Second, the study abstract instead highlights a specific subgroup finding that is not reliable under accepted standards because it was one of many subgroup effects that the study examined, and therefore could well have appeared by chance. The UCSF team correctly notes in their response that they specified their analysis in advance of the study and that the subgroup effect was statistically significant in a test of “interaction.” However, the 2005 Lancet article they cite in their response makes clear that for a subgroup analysis to be considered reliable, the analysis should not only be specified in advance, but it should also pre-specify (i) “a small number of potentially-important subgroups” and (ii) “the direction and magnitude of anticipated subgroup effects.”[vii] The goal is to prevent researchers from later sifting among many subgroup findings and consciously or unconsciously highlighting those that support their preferred position as true effects when they could easily be spurious.

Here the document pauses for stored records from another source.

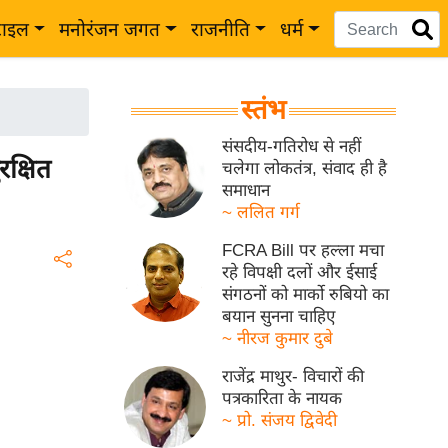
टाइल
मनोरंजन जगत
राजनीति
धर्म
स्तंभ
संसदीय-गतिरोध से नहीं
रक्षित
चलेगा लोकतंत्र, संवाद ही है
समाधान
~ ललित गर्ग
FCRA Bill पर हल्ला मचा
रहे विपक्षी दलों और ईसाई
संगठनों को मार्को रुबियो का
बयान सुनना चाहिए
~ नीरज कुमार दुबे
राजेंद्र माथुर- विचारों की
पत्रकारिता के नायक
~ प्रो. संजय द्विवेदी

The UCSF study meets neither of these two conditions. First, its pre-specified study plan (shown here) listed a whole host of subgroups to be examined—namely subgroups defined by “clinic visit type (post-abortion or family planning), pregnancy intentions, mental health and domestic violence, provider-patient interaction, male partner, sociodemographic (age, race/ethnicity, education) and policy variables (Medicaid expansion waiver states, mandates for contraceptive coverage for private insurance).” Second, the study plan did not state the anticipated direction or magnitude of the various subgroup effects. The 2005 Lancet article makes clear that a study failing to meet these conditions is at high risk of producing false subgroup findings, even if it uses interaction tests.

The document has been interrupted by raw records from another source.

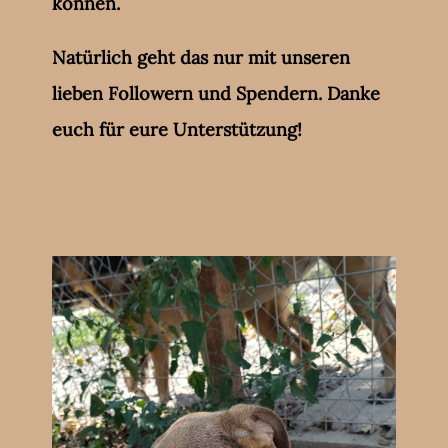
können.
Natürlich geht das nur mit unseren
lieben Followern und Spendern. Danke
euch für eure Unterstützung!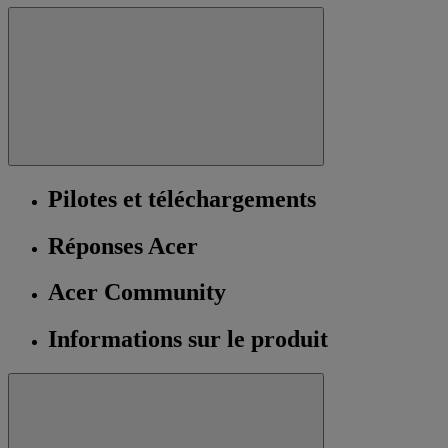
Pilotes et téléchargements
Réponses Acer
Acer Community
Informations sur le produit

Our bottom line: We commend the study team for conducting a high-quality RCT addressing an important policy question. The RCT found no significant effect on pregnancy rates for the full sample, yet—following an all-too-common pattern in the research literature—portrays its pregnancy results as positive based on a subgroup finding that is not reliable under accepted scientific standards.


References:

[i] The hazard ratio for the covariate-adjusted effect on pregnancy outcomes for the full sample was 0.99, which is extremely close to 1.00 (i.e., zero effect) – see table 4, row 1, column 2.
[ii] The study’s pre-registered analysis plan is posted here on ClinicalTrials.gov. Notably, the study did not sort clinics by type (i.e., family planning versus post-abortion) and then conduct random assignment within each clinic type. Such “stratification” of clinics might have signaled the researchers’ prior intent to examine effects for the two types of clinics separately as part of their main analysis.
[iii] Rory Collins and Stephen MacMahon, “Reliable Assessment of the Effects of Treatment on Mortality and Major Morbidity, I:  Clinical Trials,” The Lancet, vol. 357, February 3, 2001, p. 375, linked here.
[iv] U.S. Department of Health and Human Services, Food and Drug Administration, Guidance for Industry: E9 Statistical Principles for Clinical Trials, September 1998, pp. 33-34, linked here.
[v] We recognize that, under certain specific conditions, subgroup analyses may have high credibility – namely, if the study clearly pre-specified a small number of subgroup effects as primary hypotheses of the study, and if the difference between the program’s effect on the subgroup and the rest of the sample is statistically significant (see Howard S. Bloom and Charles Michalopoulos, “When Is the Story in the Subgroups? Strategies for Interpreting and Reporting Intervention Effects on Subgroups,” MDRC Working Papers on Research Methodology, November 2010, linked here). Such conditions do not apply in the LARC RCT and, in any case, a balanced study abstract would report such subgroup findings along with the findings for the full sample (rather than omitting the latter).
[vi] LM Lopez, TW Grey, EE Tolley, and M Chen, “Brief educational strategies for improving contraception use in young people,” Cochrane Database of Systematic Reviews, issue 3, art. no.: CD012025. DOI: 10.1002/14651858.CD012025.pub2, 2016, linked here.
[vii] Peter M. Rothwell, “Subgroup analysis in randomised controlled trials: importance, indications, and interpretation,” The Lancet, vol. 365, 2005, pp. 176-86, linked here.